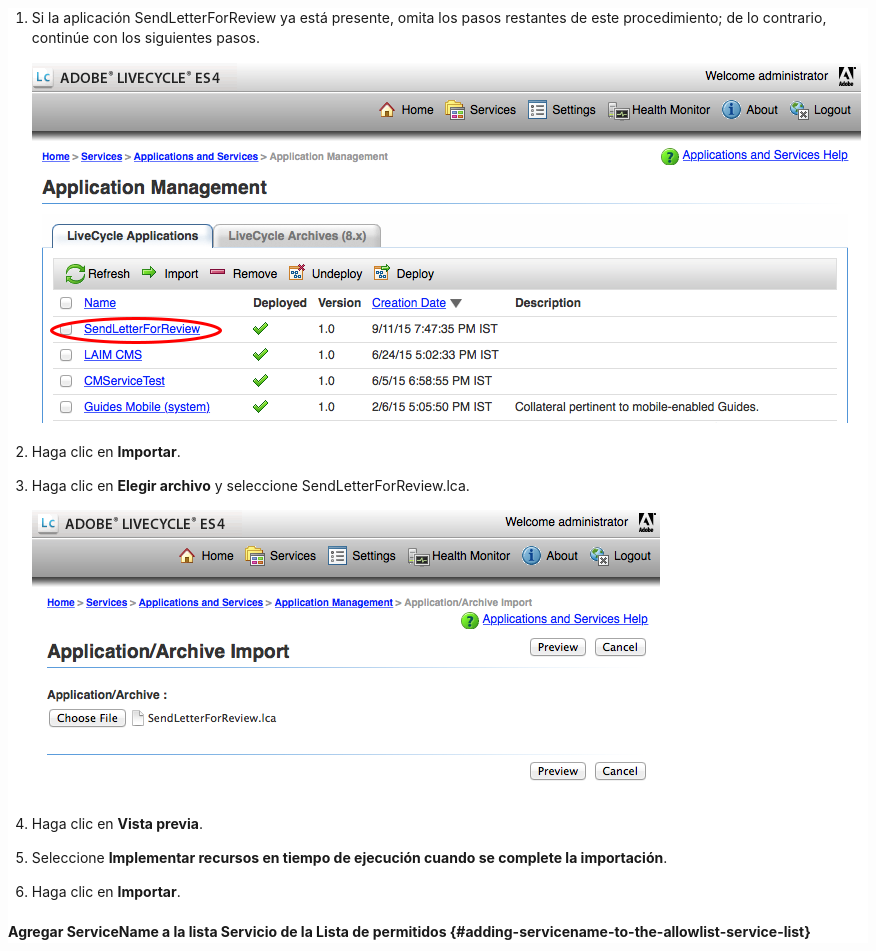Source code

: 1. Si la aplicación SendLetterForReview ya está presente, omita los pasos restantes de este procedimiento; de lo contrario, continúe con los siguientes pasos.

   ![Aplicación SendLetterForReview en la interfaz de usuario](assets/12_applicationmanagementlc.png)

1. Haga clic en **Importar**.

1. Haga clic en **Elegir archivo** y seleccione SendLetterForReview.lca.

   ![Seleccione el archivo SendLetterForReview.lca](assets/14_sendletterforreview_lca.png)

1. Haga clic en **Vista previa**.

1. Seleccione **Implementar recursos en tiempo de ejecución cuando se complete la importación**.

1. Haga clic en **Importar**.

#### Agregar ServiceName a la lista Servicio de la Lista de permitidos {#adding-servicename-to-the-allowlist-service-list}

Task item:
Restate word for word only the lines from where the entries begin through the one with "interfaz de usuario](assets/12_applicationmanagementlc.png)"; omit the pictures.

Answer to this exercise:
Source code

: 1. Si la aplicación SendLetterForReview ya está presente, omita los pasos restantes de este procedimiento; de lo contrario, continúe con los siguientes pasos.

   ![Aplicación SendLetterForReview en la interfaz de usuario](assets/12_applicationmanagementlc.png)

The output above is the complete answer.